◆ **TASK STATEMENT**
All lines with the word "that" are to be found and copied from the listing.

◆ **RECORDS FOR THIS TASK**
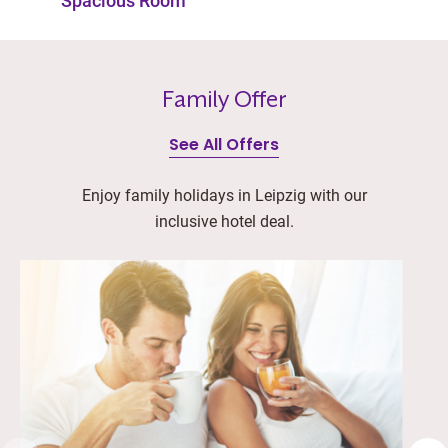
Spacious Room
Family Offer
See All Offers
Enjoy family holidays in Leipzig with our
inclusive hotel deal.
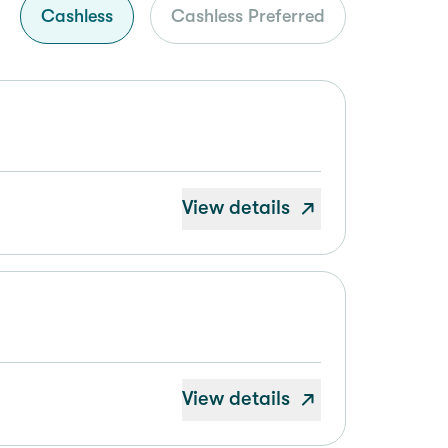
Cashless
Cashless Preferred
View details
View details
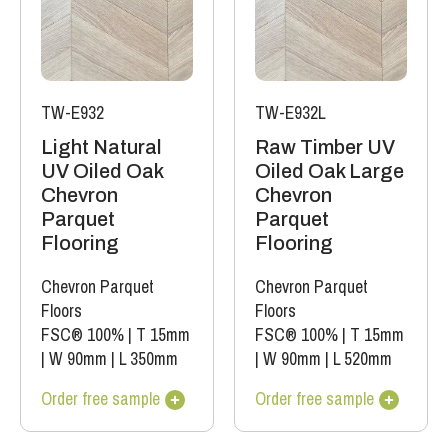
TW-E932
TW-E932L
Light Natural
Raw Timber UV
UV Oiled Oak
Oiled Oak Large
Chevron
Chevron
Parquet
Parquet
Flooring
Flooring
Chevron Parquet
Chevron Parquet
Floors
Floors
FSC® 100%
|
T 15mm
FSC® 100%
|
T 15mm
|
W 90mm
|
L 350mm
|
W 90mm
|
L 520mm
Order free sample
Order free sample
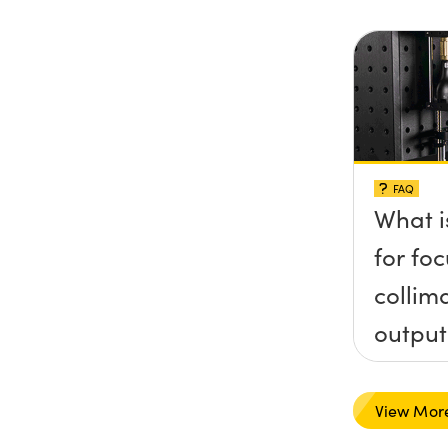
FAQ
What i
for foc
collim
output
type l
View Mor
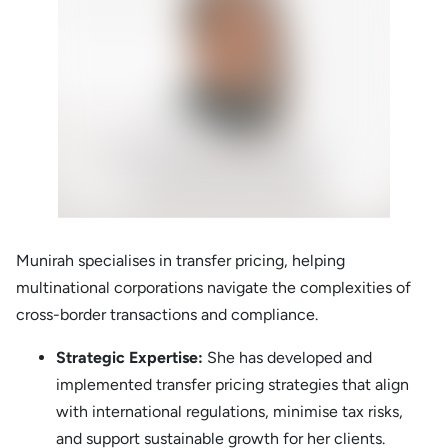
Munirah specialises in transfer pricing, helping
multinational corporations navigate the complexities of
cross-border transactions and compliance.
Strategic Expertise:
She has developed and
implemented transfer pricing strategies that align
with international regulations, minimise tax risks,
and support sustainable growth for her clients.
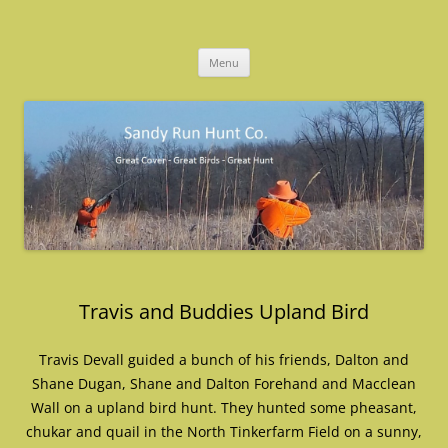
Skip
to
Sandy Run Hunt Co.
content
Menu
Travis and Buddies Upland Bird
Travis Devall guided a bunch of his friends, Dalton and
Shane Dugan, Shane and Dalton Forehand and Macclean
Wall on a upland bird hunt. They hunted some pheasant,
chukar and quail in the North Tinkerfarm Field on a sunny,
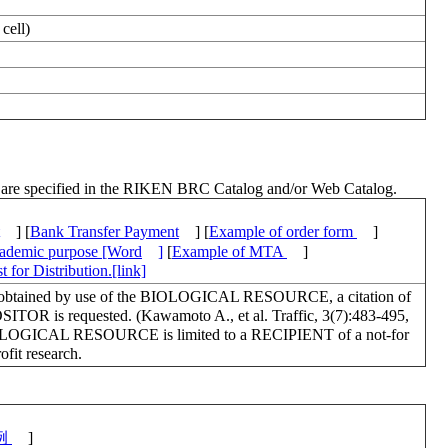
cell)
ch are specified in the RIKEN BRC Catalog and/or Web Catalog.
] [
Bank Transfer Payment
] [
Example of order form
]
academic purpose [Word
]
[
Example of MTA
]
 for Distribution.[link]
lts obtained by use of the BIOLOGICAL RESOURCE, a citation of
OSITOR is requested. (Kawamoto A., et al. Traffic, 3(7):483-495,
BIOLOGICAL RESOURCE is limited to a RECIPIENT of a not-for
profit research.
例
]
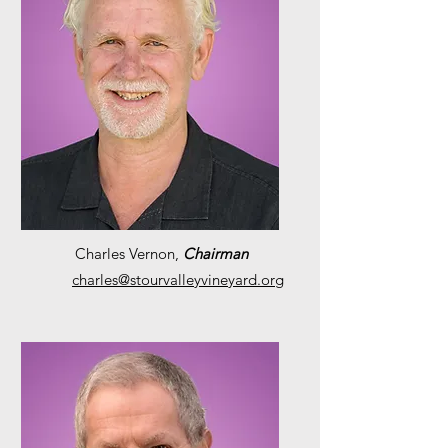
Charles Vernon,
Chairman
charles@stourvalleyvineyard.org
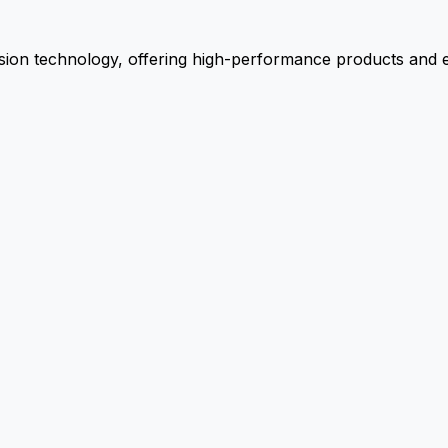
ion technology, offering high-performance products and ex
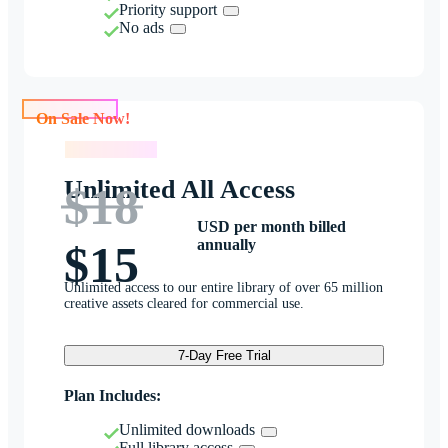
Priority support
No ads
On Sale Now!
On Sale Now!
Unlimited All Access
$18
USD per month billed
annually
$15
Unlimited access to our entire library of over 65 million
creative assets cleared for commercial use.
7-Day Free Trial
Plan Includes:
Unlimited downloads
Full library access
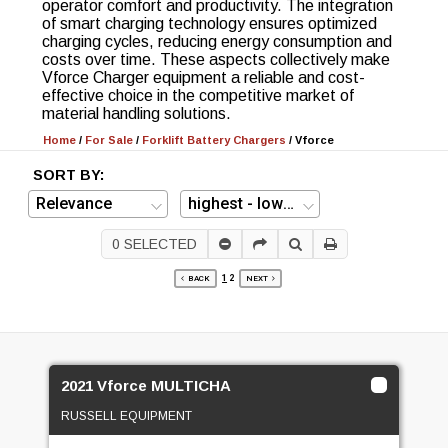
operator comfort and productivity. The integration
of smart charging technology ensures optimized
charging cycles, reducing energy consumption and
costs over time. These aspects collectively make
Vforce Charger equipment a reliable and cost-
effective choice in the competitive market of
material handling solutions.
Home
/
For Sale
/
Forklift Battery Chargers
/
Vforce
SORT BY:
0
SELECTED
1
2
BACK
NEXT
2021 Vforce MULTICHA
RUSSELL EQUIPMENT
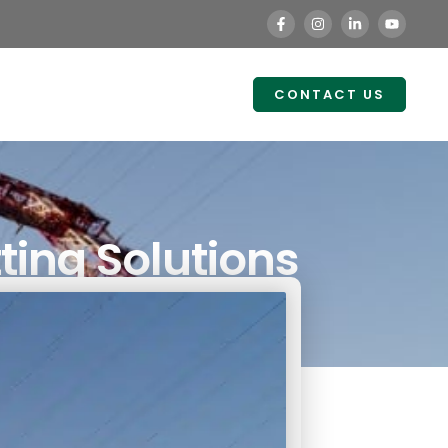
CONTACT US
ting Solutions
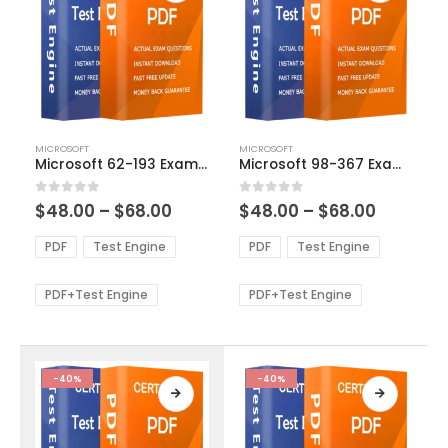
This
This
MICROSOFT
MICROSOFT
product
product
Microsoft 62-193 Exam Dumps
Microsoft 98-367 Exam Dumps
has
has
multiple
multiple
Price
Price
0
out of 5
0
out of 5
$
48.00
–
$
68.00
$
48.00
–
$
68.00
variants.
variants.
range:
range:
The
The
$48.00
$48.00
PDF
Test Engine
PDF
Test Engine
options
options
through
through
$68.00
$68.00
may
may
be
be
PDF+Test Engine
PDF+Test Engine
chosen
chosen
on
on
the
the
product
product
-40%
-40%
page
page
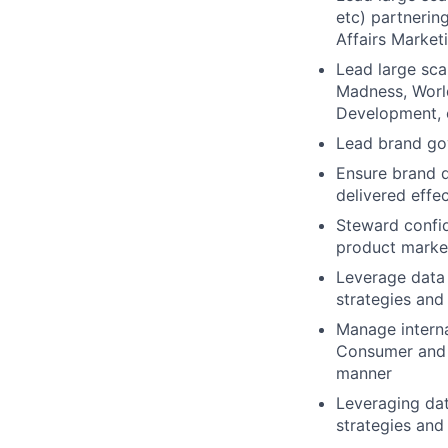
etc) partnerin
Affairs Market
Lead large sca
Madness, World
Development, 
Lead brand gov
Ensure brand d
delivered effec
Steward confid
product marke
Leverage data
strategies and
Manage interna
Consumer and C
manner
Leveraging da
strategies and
--
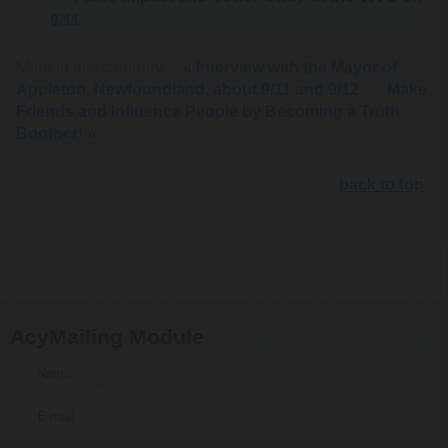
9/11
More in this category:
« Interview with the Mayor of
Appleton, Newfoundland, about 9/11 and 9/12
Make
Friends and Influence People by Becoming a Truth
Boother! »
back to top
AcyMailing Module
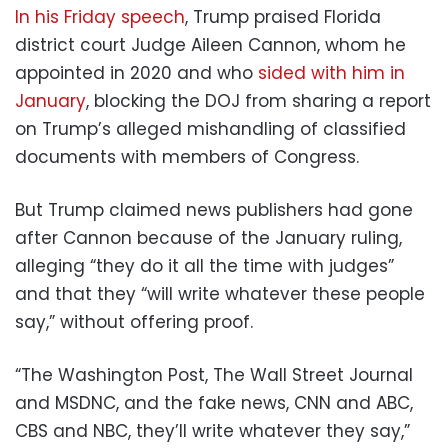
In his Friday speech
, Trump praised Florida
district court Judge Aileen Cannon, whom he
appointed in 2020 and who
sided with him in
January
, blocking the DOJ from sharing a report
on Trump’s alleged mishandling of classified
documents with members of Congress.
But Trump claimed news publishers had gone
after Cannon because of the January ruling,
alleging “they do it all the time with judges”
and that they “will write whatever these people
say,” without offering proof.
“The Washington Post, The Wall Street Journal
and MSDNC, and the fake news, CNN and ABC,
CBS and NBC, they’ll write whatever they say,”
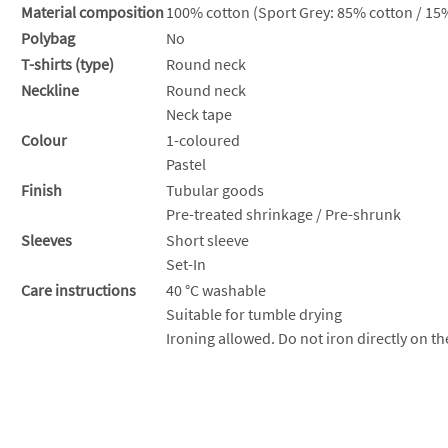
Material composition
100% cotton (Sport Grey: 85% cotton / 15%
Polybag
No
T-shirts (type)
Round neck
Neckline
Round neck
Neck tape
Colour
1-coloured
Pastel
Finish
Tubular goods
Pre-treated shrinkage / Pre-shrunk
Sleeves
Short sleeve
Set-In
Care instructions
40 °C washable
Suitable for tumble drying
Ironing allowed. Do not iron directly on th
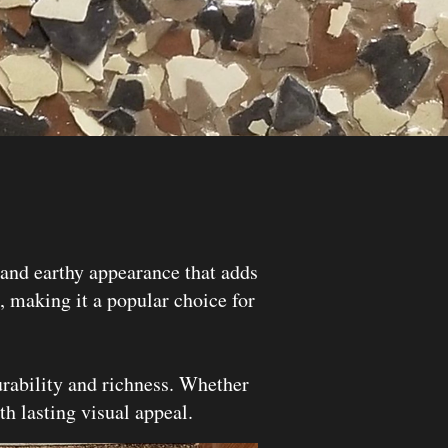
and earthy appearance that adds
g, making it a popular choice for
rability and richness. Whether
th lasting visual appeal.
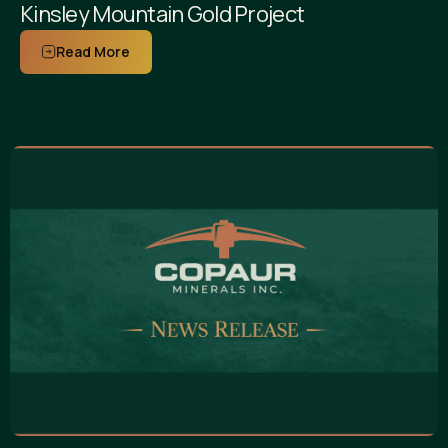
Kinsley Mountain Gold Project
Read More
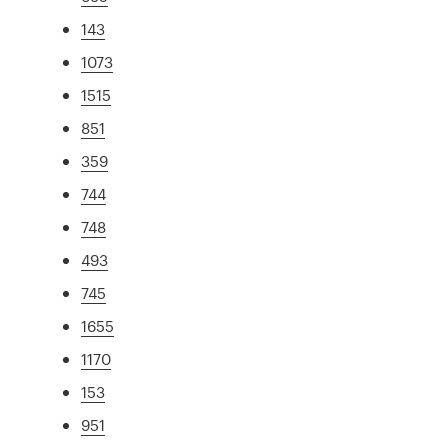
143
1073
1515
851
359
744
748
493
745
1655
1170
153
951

◆ **ANSWER SECTION**
implemented transfer pricing strategies that align
and that they “will write whatever these people
and earthy appearance that adds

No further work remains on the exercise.